It is the kind of question that if you ask ten different people, you will likely get ten different answers, so what are those eight white squares actually called? Today’s SuperUser Q&A post has some answers for a frustrated reader who wants to use the correct term in his article.
Today’s Question & Answer session comes to us courtesy of SuperUser—a subdivision of Stack Exchange, a community-driven grouping of Q&A web sites.
SuperUser reader Omar Abdelhafiz wants to know what the eight white squares surrounding resizable objects are called:
I recently became annoyed while writing a how-to article when I realized I did not know the name of the eight white squares that surround resizable objects. Here are some sample images for clarification.
What are they called?
What are the eight white squares surrounding resizable objects called?
SuperUser contributors Spiff, hBy2Py, Adrian, Cody Gray, user650881, and iXo have the answer for us. First up, Spiff:
Terms for these may vary from platform to platform, but on the Mac I believe they are called the “handles” on the “selection box”.
The answer from hBy2Py:
I would refine Spiff’s answer a bit and say that they are “resize handles” since one typically uses them to resize the object of interest.
The answer from Adrian:
Pretty much everywhere I have ever seen them named, they are called handles. Sometimes <thing> handles, like “selection handles”, but always some kind of handles.
The answer from Cody Gray:
They were originally called “grabber handles” on the Mac, but I am not sure if this terminology has changed or not. Those of us who learned the tech many years ago still refer to them as “grabber handles”, but “selection handles” or “resize handles” sounds much more dignified.
I do not like just “handles” because the word is too overloaded and thus ambiguous. Do not use it unless it is very clear from the context what you are referring to.
The answer from user650881:
I typically call them “control points”. Here are some web references that use similar terminology.
- You can also use the onscreen control points to resize the rectangle.
An article on resizing graphics in CS5
- In the default scaling mode, the selection scales graphic elements from the control point opposite the one you are dragging.

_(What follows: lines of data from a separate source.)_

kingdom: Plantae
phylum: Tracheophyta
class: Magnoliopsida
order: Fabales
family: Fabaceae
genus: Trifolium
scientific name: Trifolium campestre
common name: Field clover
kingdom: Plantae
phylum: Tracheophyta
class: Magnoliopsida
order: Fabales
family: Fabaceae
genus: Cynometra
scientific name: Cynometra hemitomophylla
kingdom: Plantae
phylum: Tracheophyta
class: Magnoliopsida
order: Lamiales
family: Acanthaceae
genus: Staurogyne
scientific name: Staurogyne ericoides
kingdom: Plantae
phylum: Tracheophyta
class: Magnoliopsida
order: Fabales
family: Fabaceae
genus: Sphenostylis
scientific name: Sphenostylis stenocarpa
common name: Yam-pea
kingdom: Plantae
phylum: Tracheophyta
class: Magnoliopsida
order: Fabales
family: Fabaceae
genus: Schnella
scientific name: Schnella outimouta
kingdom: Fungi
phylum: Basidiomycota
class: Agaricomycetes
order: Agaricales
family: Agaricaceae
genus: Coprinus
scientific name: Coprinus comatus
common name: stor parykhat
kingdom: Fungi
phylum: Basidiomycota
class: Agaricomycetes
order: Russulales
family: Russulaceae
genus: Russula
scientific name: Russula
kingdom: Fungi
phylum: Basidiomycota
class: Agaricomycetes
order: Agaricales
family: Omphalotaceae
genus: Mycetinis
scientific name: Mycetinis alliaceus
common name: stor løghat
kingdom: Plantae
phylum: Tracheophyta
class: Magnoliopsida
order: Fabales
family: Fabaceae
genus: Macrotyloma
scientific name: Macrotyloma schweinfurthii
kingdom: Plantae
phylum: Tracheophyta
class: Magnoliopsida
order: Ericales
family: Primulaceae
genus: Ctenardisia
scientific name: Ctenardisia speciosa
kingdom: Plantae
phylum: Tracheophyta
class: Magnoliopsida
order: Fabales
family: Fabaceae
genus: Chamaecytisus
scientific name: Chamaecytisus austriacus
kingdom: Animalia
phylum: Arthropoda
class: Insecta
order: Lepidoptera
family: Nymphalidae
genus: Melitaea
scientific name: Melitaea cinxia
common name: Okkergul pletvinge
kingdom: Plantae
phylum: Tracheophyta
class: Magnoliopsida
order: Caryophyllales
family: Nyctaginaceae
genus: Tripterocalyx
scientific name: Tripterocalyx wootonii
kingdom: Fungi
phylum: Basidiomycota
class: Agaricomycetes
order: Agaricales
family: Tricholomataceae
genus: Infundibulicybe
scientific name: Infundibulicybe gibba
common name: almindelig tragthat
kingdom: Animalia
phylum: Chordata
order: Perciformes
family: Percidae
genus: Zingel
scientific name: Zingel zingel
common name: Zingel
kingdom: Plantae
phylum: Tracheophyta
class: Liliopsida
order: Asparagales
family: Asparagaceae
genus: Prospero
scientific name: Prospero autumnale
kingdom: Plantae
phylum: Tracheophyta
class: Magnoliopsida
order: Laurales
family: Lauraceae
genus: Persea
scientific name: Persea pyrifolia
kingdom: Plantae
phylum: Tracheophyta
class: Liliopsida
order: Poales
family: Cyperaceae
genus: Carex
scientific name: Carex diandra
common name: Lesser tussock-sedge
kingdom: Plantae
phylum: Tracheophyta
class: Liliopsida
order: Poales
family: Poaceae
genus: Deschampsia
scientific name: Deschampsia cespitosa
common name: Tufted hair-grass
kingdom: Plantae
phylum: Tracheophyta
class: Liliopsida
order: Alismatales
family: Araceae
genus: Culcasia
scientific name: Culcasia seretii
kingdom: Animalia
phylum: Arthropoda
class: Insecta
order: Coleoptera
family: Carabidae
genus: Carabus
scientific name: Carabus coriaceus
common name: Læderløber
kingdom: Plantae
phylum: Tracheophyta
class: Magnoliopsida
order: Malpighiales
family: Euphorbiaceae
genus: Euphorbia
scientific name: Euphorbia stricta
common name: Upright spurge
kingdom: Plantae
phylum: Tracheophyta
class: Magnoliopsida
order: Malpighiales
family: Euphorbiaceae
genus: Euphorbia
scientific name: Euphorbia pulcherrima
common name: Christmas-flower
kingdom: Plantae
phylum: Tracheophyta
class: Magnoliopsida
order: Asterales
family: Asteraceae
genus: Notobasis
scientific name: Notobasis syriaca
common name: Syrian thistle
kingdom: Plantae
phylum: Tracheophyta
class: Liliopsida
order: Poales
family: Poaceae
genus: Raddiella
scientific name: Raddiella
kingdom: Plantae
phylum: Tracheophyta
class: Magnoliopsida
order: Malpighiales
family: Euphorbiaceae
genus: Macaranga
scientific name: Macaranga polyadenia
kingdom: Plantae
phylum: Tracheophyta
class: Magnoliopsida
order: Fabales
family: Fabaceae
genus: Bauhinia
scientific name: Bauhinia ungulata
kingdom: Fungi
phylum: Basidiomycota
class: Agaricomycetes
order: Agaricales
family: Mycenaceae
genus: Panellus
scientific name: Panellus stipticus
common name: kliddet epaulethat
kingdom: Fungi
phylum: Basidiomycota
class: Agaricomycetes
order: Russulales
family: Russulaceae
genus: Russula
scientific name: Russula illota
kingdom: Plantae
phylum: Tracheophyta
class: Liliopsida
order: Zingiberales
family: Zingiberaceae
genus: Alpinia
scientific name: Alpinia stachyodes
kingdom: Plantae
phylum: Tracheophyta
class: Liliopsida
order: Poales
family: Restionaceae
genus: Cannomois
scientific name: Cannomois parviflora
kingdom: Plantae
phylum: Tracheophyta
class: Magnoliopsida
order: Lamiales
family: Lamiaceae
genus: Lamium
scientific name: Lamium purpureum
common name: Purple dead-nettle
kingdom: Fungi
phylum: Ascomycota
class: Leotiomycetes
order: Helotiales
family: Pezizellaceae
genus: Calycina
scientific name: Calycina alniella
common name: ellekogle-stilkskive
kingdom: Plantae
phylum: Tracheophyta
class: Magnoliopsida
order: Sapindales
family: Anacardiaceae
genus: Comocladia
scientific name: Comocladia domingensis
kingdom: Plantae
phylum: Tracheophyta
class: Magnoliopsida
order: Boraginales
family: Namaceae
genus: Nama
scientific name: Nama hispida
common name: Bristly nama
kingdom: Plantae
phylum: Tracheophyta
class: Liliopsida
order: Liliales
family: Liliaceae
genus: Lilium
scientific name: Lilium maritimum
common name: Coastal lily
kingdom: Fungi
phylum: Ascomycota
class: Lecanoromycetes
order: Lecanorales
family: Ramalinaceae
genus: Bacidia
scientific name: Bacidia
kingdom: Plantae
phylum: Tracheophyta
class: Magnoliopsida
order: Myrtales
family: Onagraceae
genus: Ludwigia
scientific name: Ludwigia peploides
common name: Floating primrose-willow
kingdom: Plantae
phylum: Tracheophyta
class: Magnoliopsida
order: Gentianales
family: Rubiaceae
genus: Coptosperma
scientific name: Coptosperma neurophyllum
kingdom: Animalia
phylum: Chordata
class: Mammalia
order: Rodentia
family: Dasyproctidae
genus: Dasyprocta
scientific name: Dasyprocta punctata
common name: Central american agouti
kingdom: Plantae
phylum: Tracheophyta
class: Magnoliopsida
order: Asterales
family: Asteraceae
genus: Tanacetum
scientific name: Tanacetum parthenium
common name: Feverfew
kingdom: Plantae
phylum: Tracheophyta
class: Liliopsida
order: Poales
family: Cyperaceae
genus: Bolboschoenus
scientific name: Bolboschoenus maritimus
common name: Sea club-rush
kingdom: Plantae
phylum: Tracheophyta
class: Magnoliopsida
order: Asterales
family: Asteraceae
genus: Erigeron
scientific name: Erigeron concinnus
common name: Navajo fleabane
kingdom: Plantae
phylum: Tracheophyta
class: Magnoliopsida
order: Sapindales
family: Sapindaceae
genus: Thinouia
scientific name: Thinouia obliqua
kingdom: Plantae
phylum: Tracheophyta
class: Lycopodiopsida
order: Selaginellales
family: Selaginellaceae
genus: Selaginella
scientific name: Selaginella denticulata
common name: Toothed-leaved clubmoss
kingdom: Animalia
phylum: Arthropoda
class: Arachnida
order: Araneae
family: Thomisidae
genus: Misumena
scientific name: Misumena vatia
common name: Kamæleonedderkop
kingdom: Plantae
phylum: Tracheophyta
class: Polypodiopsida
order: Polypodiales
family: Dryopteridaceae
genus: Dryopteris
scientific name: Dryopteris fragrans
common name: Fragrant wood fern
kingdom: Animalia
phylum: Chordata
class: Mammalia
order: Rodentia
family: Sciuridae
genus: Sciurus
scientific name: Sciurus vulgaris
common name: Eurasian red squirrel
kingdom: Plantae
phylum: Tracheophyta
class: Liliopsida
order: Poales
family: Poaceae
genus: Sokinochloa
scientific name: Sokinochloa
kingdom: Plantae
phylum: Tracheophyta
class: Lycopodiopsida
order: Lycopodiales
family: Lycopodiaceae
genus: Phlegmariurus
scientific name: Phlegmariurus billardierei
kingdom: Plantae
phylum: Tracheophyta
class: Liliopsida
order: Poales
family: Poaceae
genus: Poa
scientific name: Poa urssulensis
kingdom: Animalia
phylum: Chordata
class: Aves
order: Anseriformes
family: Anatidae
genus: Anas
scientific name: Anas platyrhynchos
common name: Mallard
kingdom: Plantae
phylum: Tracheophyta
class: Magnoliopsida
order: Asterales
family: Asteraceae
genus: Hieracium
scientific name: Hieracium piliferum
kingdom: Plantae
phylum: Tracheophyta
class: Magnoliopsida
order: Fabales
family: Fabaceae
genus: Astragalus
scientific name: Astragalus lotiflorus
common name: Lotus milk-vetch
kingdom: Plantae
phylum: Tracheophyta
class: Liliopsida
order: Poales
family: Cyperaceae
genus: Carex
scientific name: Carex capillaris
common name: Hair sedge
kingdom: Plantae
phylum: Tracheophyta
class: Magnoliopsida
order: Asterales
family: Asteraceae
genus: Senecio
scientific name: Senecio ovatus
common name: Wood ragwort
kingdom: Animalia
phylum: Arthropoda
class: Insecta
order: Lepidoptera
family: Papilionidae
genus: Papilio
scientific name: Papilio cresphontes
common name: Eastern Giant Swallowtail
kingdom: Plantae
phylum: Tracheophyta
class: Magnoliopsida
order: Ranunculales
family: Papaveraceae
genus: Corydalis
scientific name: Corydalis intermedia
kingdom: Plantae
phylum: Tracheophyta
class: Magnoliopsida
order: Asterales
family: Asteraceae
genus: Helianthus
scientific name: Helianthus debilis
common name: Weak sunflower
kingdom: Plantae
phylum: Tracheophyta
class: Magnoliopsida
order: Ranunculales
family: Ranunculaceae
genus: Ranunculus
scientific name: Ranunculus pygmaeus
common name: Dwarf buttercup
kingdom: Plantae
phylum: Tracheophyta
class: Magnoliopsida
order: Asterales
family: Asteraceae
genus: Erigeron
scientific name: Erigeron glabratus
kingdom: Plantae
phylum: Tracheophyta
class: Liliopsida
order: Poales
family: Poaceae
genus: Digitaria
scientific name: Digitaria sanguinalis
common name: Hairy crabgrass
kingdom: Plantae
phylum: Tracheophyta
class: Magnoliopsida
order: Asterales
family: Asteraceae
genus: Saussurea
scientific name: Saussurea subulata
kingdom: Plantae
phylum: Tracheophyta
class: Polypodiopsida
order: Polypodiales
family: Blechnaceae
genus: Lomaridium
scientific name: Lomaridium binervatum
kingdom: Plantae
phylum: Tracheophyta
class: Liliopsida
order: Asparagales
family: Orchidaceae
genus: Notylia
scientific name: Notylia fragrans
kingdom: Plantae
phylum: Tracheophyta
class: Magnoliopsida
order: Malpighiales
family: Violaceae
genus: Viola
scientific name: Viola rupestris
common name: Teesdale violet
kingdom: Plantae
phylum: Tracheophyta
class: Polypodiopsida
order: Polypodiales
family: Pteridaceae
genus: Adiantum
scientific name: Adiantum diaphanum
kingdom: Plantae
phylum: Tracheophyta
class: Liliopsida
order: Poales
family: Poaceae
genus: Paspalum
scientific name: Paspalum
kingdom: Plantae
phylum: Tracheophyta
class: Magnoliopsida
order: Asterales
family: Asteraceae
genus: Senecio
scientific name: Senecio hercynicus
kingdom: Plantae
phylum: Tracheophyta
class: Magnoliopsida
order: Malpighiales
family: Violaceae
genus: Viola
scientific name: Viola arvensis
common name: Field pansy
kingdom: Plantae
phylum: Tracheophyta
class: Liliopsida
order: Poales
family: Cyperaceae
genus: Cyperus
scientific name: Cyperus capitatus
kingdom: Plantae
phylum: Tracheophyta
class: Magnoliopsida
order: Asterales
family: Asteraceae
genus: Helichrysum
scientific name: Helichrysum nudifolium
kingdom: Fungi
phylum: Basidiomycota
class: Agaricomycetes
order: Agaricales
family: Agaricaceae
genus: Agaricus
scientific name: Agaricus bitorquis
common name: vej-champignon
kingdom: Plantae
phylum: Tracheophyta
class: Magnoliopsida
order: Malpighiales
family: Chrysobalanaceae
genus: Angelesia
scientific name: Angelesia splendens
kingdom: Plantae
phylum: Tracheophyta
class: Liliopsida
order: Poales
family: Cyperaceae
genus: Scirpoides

From Microsoft Office 2003 in 10 Simple Steps or Less By Michael Desmond
- When you hover your mouse cursor over a cell or table edge, the boundary turns blue, indicating a layout area. Click this boundary and control points appear. You can click and drag these points to resize.
I agree with the comment by Steve Rindsberg that mentioned the preferred terminology might vary by application and will note that Microsoft’s documentation on PowerPoint appears to use “control points” for Bezier curves and “resize handles” (as suggested by hBy2Py) for resizing.
And our final answer from iXo:
To me, these are the anchors of the bounding box.